> Page excerpt

This is special pleading. An evidentiary standard that shifts based on desired outcomes is not a standard at all.
Ask: "What is your methodology for determining which Hadith are authentic? And can you apply that same method consistently to every Hadith — including the ones you find convenient?"
What Sahih Bukhari and Sahih Muslim Actually Are
These are not random collections. They are the result of rigorous isnad (chain of transmission) scholarship spanning generations:
- Imam Bukhari (810–870 AD) reportedly evaluated 600,000 narrations and retained only ~7,275 as authentic after strict isnad verification
- Imam Muslim (815–875 AD) applied similarly strict criteria
- They are designated Sahih (sound/authentic) — the highest category of Hadith classification
- Every mainstream Sunni school of jurisprudence treats them as the foundation of Islamic law alongside the Quran
To reject a narration from Bukhari or Muslim requires providing specific isnad analysis showing why the chain of transmission fails. "I don't like it" is not that analysis.
The Aisha Narrations Are Multiply Attested
The marriage age of Aisha is not an isolated tradition:
- Sahih Bukhari 5133 — Aisha: "The Prophet married me when I was six years old and consummated the marriage when I was nine."
- Sahih Bukhari 3896 — Same account
- Sahih Muslim 1422 — Corroborates the same account
- The narration comes through Aisha herself, reported through multiple chains
These are not weak or disputed transmissions. They are mutawatir-level in terms of widespread early acceptance. If this level of attestation is dismissed, the same method dismantles virtually all of the Hadith corpus.

> Record excerpts
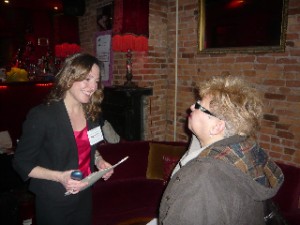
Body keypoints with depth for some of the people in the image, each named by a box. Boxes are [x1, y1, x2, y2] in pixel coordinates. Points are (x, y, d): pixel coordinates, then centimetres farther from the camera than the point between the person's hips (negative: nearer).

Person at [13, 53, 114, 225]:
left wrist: (98, 160, -6)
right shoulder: (41, 115, -20)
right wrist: (59, 176, -27)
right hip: (53, 202, -6)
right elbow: (22, 162, -14)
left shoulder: (91, 113, -1)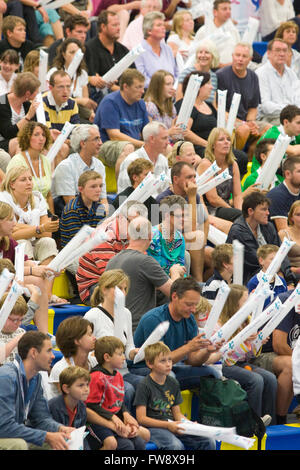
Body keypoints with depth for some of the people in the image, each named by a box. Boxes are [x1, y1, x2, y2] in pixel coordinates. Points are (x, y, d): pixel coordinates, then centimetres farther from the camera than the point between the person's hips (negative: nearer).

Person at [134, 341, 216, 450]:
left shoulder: (173, 384, 14)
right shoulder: (144, 386, -6)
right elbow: (141, 418, -11)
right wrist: (167, 425, -19)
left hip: (172, 425, 6)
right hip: (153, 428, -6)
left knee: (209, 442, -12)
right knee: (176, 445, -37)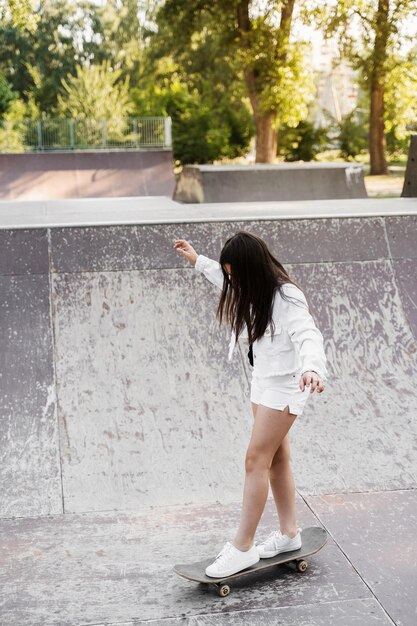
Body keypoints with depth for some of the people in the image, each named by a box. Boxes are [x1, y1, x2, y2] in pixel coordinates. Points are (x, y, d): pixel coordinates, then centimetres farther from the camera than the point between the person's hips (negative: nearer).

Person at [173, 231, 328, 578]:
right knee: (277, 460, 14)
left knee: (256, 461, -8)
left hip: (284, 386, -9)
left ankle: (243, 548, -1)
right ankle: (289, 533, 25)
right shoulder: (256, 290, 3)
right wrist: (198, 260, 34)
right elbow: (232, 282, 27)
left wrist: (312, 369, -59)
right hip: (263, 381, 9)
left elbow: (308, 336, -39)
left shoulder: (287, 297, -24)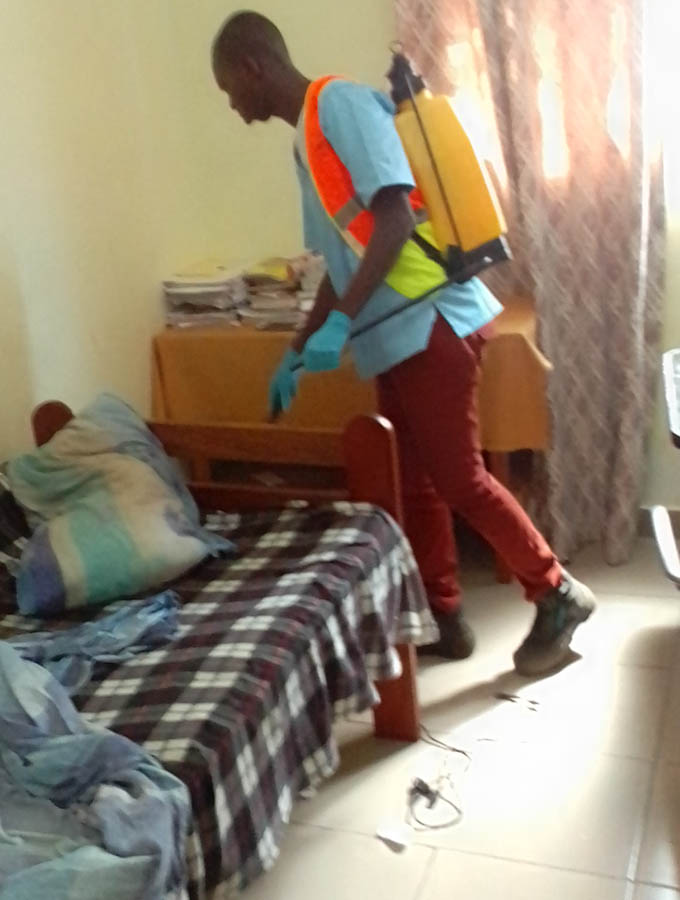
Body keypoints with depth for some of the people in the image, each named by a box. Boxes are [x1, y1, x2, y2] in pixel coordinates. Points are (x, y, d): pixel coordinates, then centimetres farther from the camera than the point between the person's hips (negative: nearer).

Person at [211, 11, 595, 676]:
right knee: (412, 483, 12)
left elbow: (396, 218, -21)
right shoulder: (305, 140, 19)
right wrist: (295, 354, 24)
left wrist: (338, 325, -25)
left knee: (458, 479, -5)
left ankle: (558, 594, 12)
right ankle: (445, 620, 23)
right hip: (394, 334, 10)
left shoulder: (342, 103, -9)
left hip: (430, 321, -10)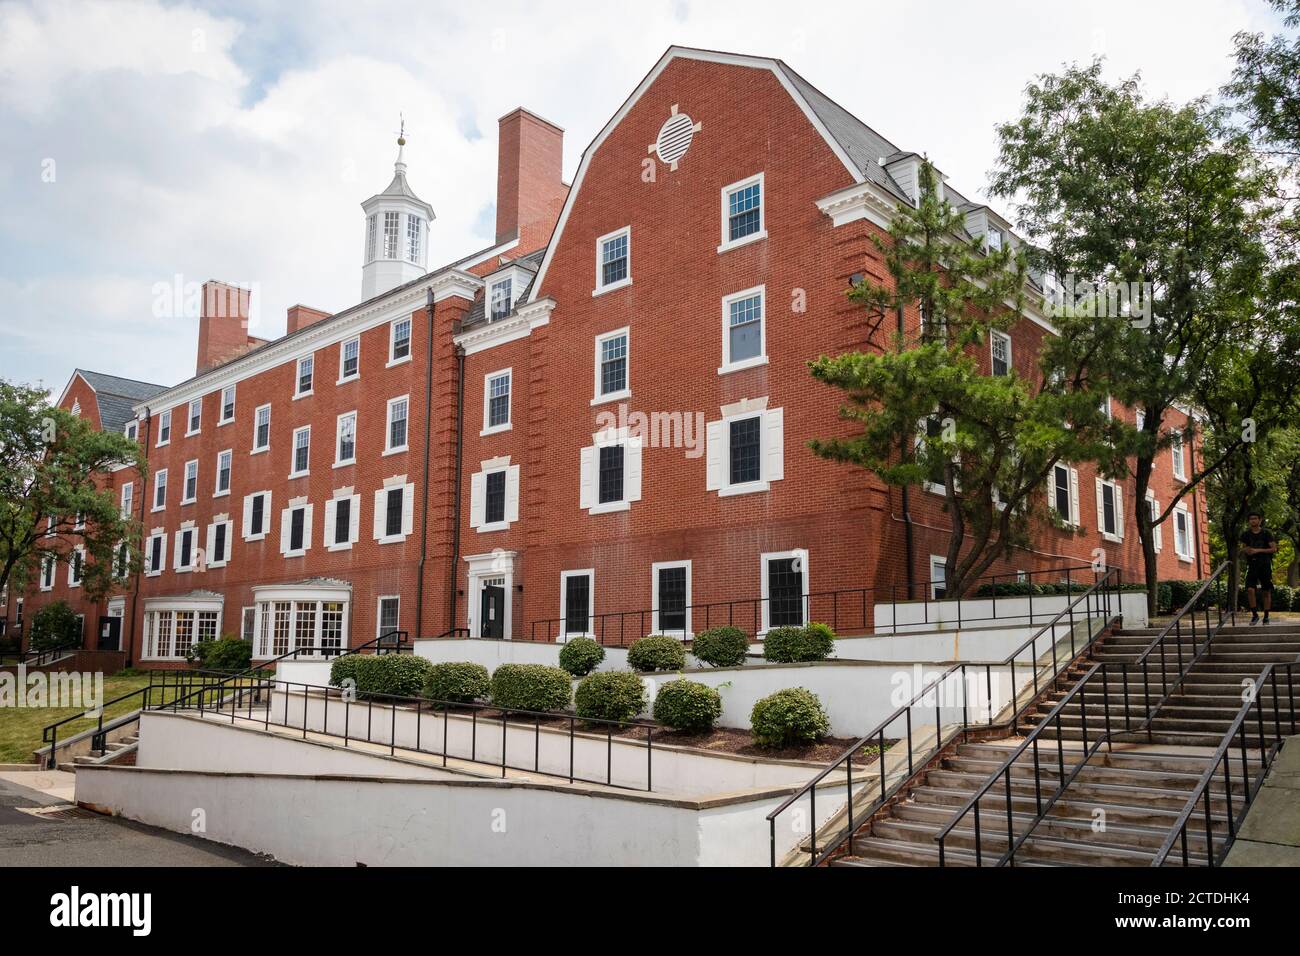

> Actions to take
1) Copy the passage on Hadith authenticity word for word, everything from "The Aisha Narrations" down to "the Hadith corpus.".
2) Pick up the passage on Hadith authenticity after its last sentence and keep writing.

> Responses for each task
1)
The Aisha Narrations Are Multiply Attested
The marriage age of Aisha is not an isolated tradition:
- Sahih Bukhari 5133 — Aisha: "The Prophet married me when I was six years old and consummated the marriage when I was nine."
- Sahih Bukhari 3896 — Same account
- Sahih Muslim 1422 — Corroborates the same account
- The narration comes through Aisha herself, reported through multiple chains
These are not weak or disputed transmissions. They are mutawatir-level in terms of widespread early acceptance. If this level of attestation is dismissed, the same method dismantles virtually all of the Hadith corpus.

2)
You Cannot Have the Sunnah Without the Hadith
The practical consequences of rejecting the Hadith are severe for Islamic practice itself:
| Practice | Hadith Dependence |
|---|---|
| How to perform salat (the 5 daily prayers) | Not fully described in the Quran — details from Hadith |
| Precise rakat count per prayer | Hadith only |
| How to perform wudu (ablution) in full | Hadith detail |
| Stoning for adultery (rajm) | Hadith only — not in the Quran |
| Details of the Hajj rituals | Hadith elaboration |
Quran-only Muslims (Quranists) exist as a minority position, but the overwhelming body of 1,400 years of Islamic scholarship holds the Hadith as essential to understanding and practicing Islam. Rejecting the Hadith to escape one inconvenient narration, while practicing Islam through the same Hadith, is incoherent.
Quick Response Cards
"That's a weak Hadith / I don't follow that." "It's in Sahih Bukhari and Sahih Muslim — the highest tier of Hadith authenticity. Can you show me the specific isnad problem that disqualifies it? Or is it only weak because you don't like what it says?"
"Hadiths are unreliable in general." "Then you've lost the details of every prayer, every pillar of Islam, and 1,400 years of Islamic jurisprudence. If hadiths are generally unreliable, say so consistently — but that is a major theological position, not a debate tactic."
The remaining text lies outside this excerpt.